Shelby: “My face is paralyzed, so I can’t smile, so I wanted to disclose this affect at my interview. Nancy said ‘That’s fine, but spend a minute on it and move on.’ She helped me feel good about all these fears about my ability to get a job. She believed that I could do it.”
 
Nancy had recently met the human resources manager at Rowman & Littlefield and encouraged Shelby to submit her résumé. Shelby was prepared: “I felt extremely ready for that interview. I know it was Nancy's coaching that helped me land the job.”
 
Nancy thinks Shelby landed the job on her own merits. “Shelby is one of the most dynamic, talented people I know. She wrote the single best cover letter I have ever read.  It perfectly balanced hard information on her background, skills, etc., with wit, charm and personality. In fact, this combination is what has made Shelby so remarkably successful in her job search.”
 
Shelby enjoyed working at Rowman & Littlefield: “This is a truly amazing company, I can’t say enough about them.”  However, she continued to pursue her dream of a job with the federal government and that dream recently came true.
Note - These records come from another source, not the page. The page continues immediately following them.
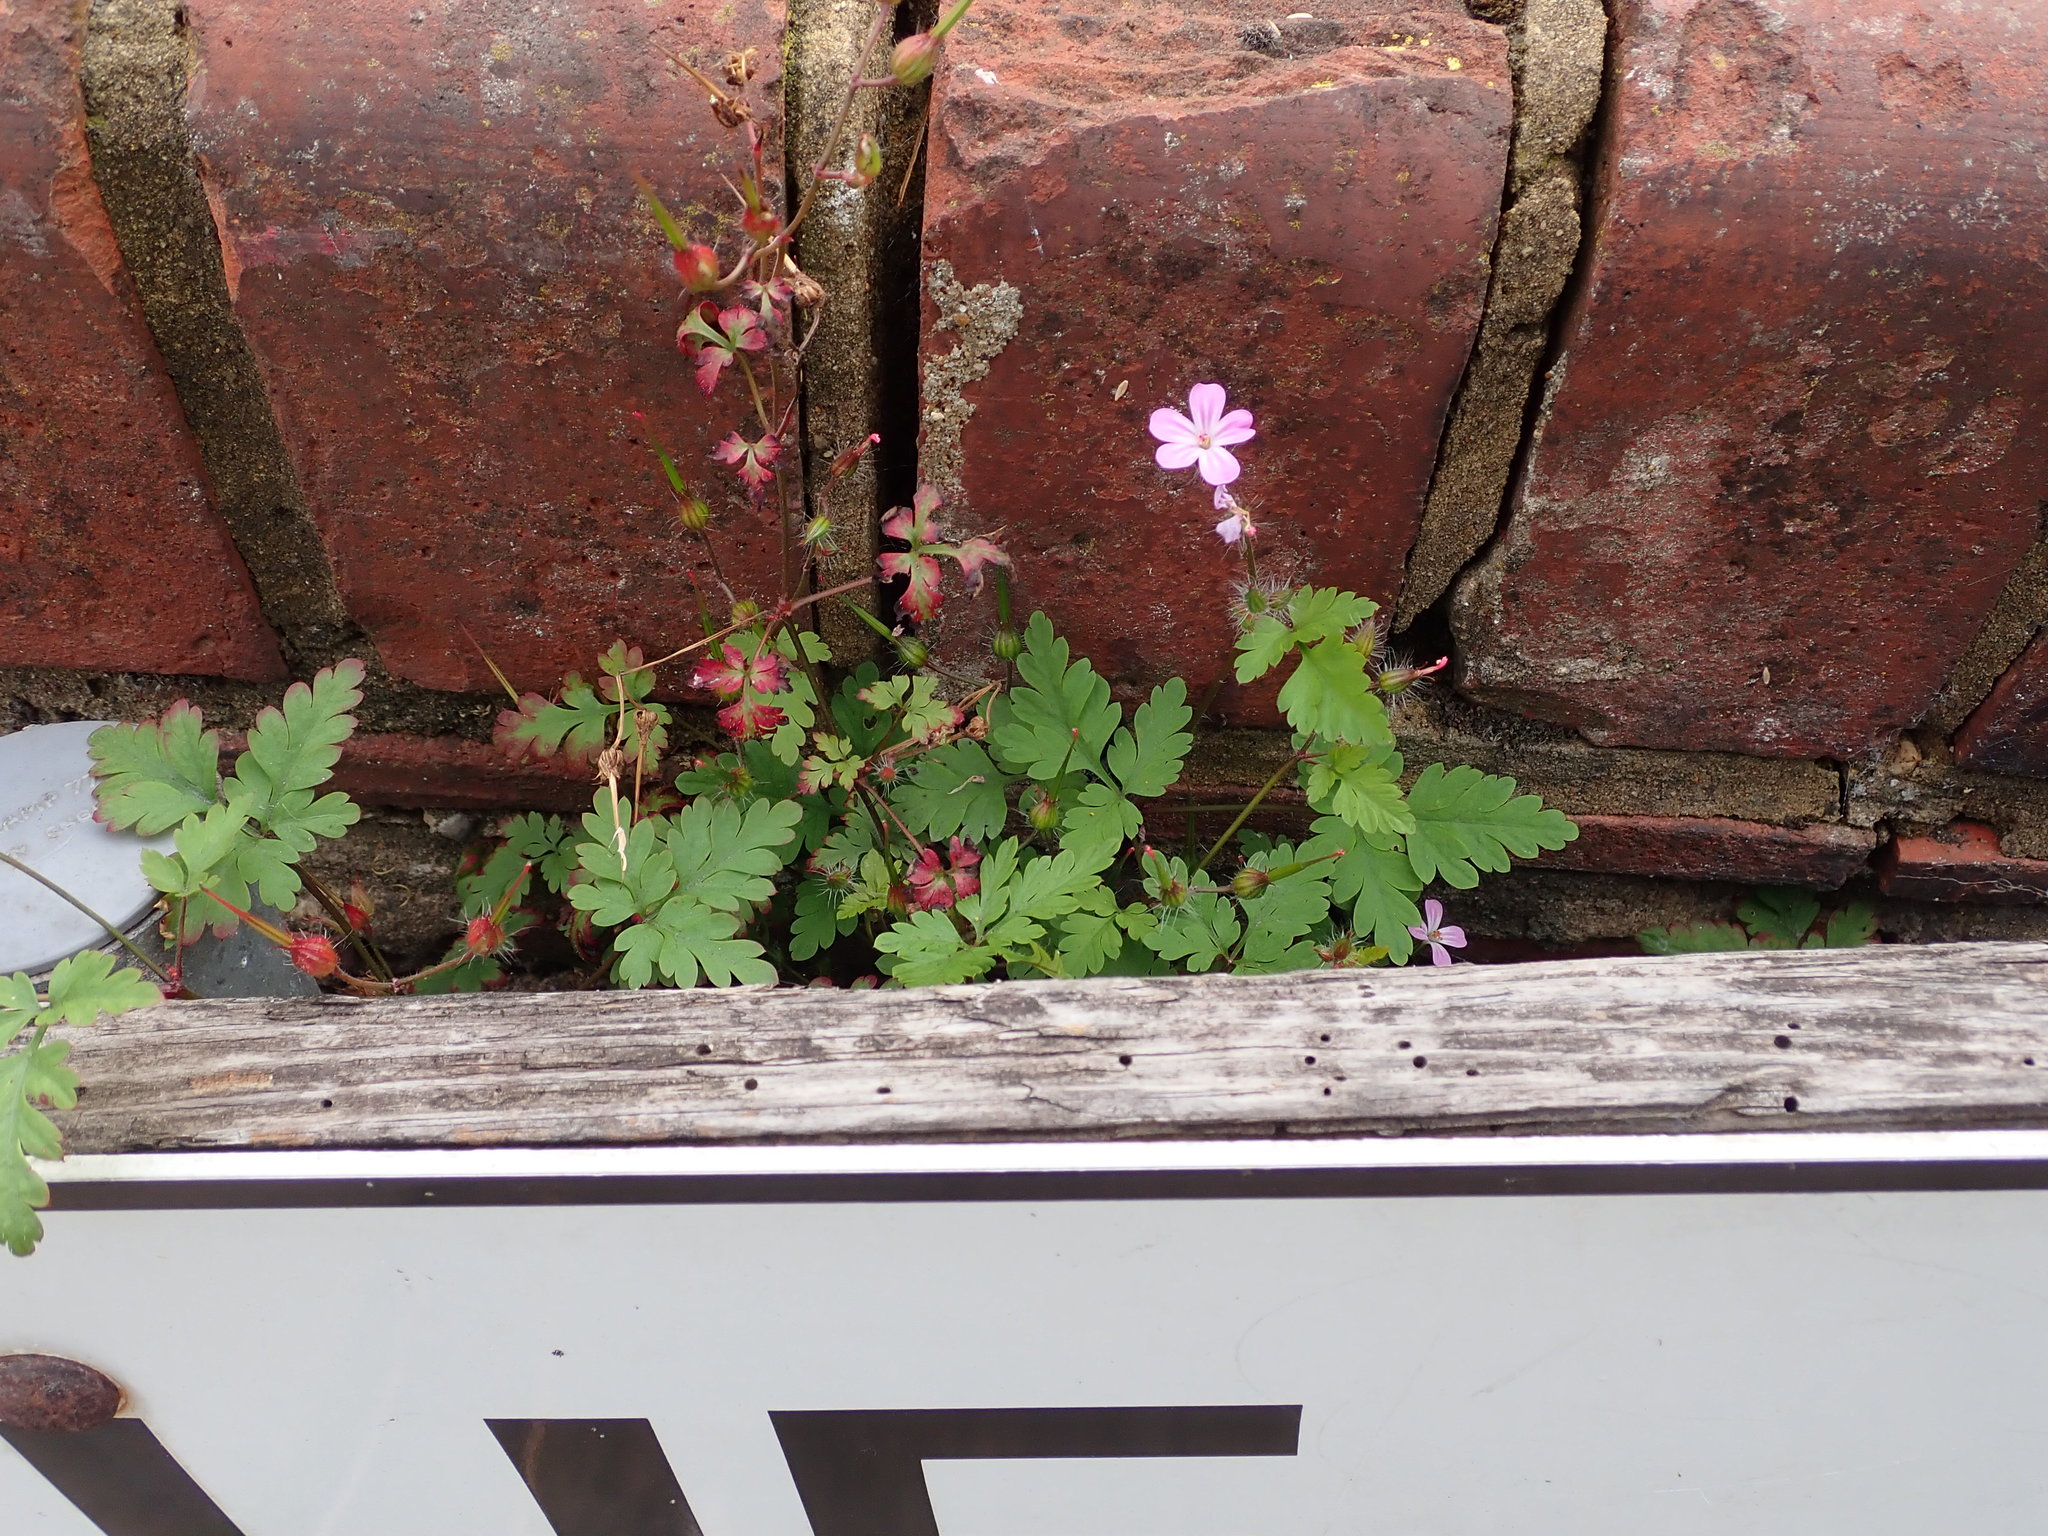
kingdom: Plantae
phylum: Tracheophyta
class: Magnoliopsida
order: Geraniales
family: Geraniaceae
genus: Geranium
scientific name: Geranium robertianum
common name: Herb-robert
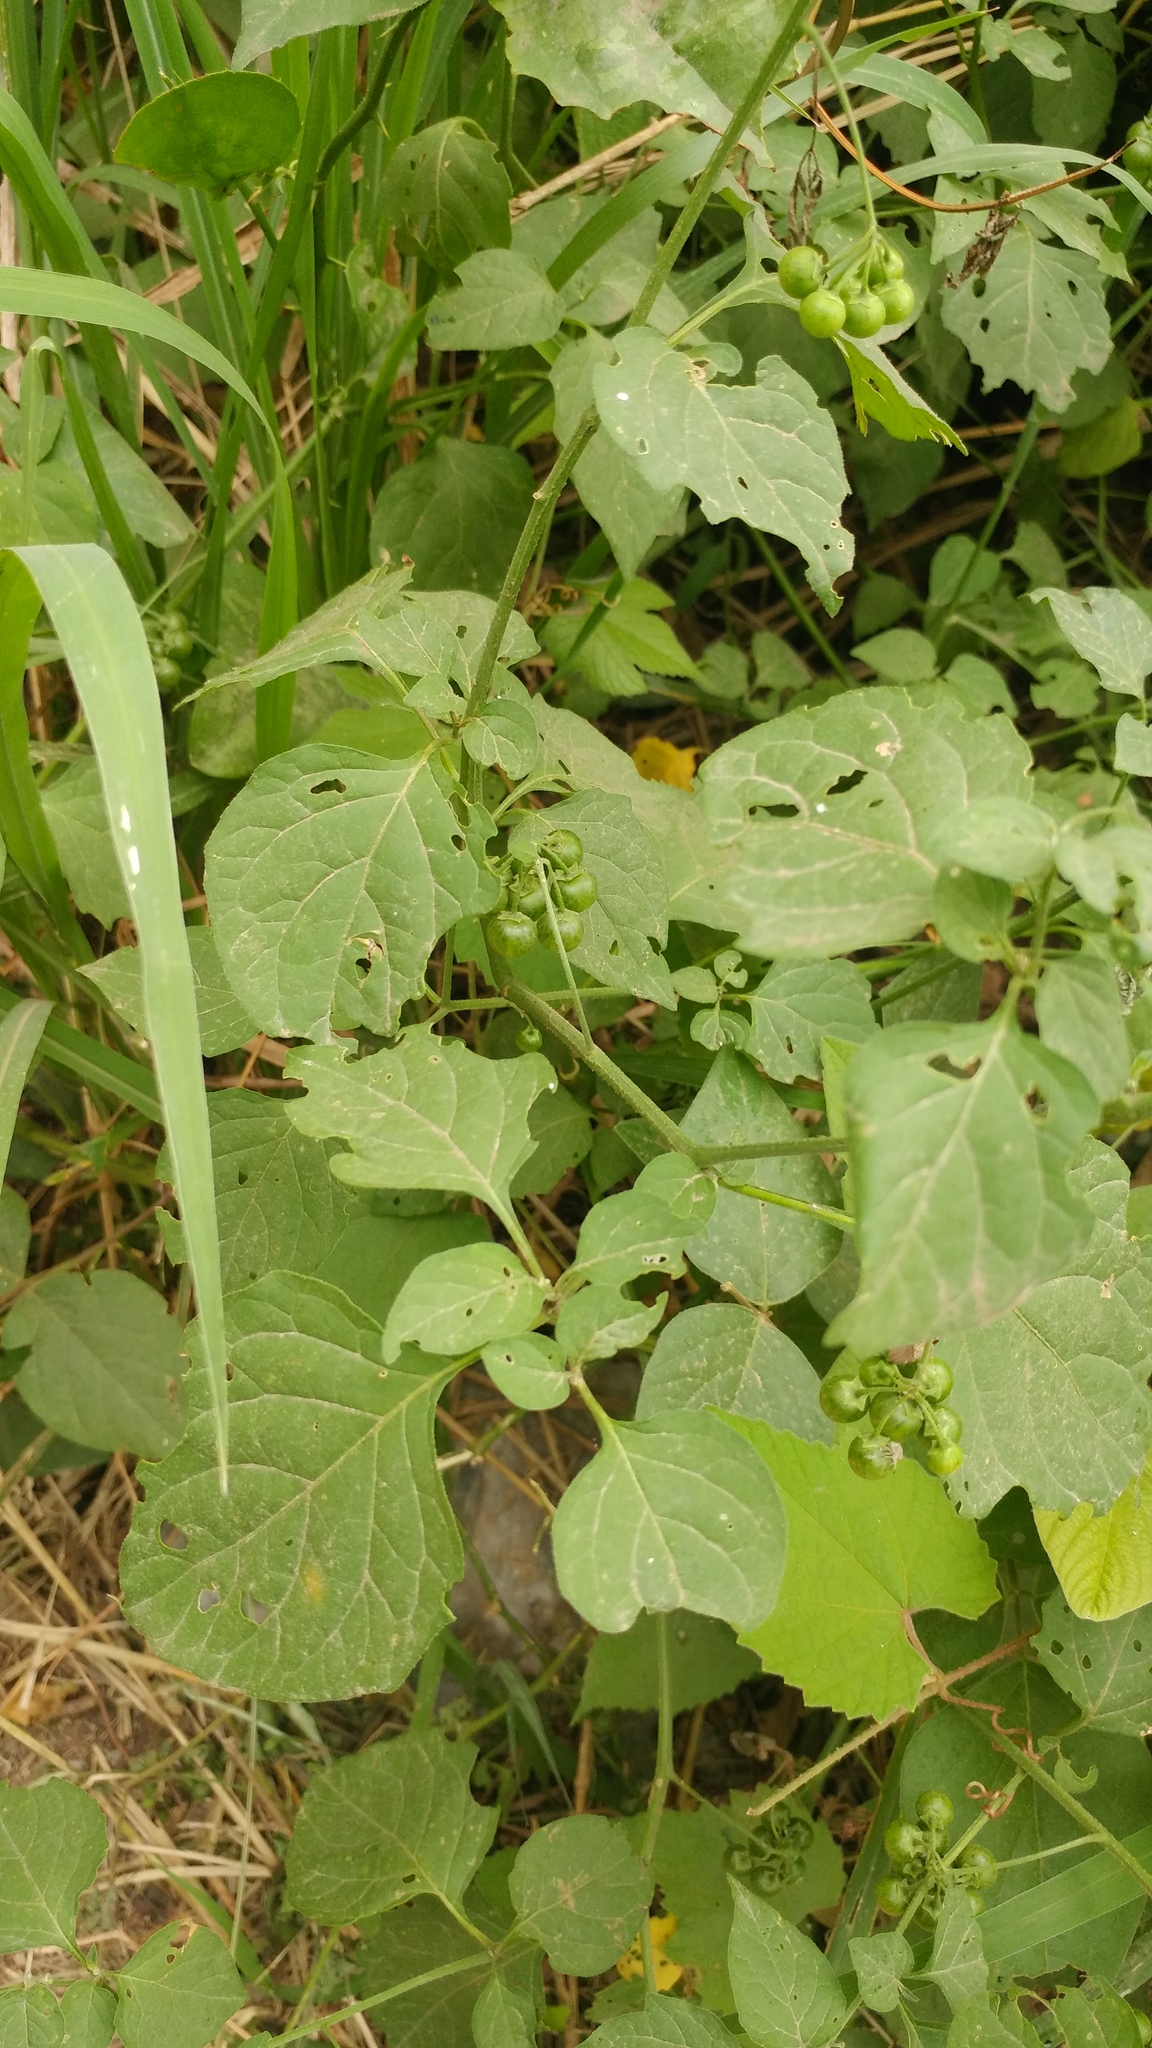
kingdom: Plantae
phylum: Tracheophyta
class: Magnoliopsida
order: Solanales
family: Solanaceae
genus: Solanum
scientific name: Solanum americanum
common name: American black nightshade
She was hired by the U.S. Department of Health & Human Services as an Operations Specialist in the Medicare and Medicaid Services division.
 
Seth is not surprised. “The thing that sticks out most in my mind about working with Shelby was her personality. She was so enthusiastic and determined to get a job that suited her education and drive, I knew that it was only a matter of time, and a bit of work…before she succeeded in getting what she wanted.”
 
Shelby encourages others job seekers with disabilities to consider DORS. “DORS is a positive place to be! I feel indebted to Seth and all the people that've helped me get to where I am right now.  It wouldn't be much of an exaggeration to say that without Seth and Nancy I would literally not be employed today. It was their guidance and encouragement that helped me to stay focused, set goals, and make connections that ultimately landed me my dream job.”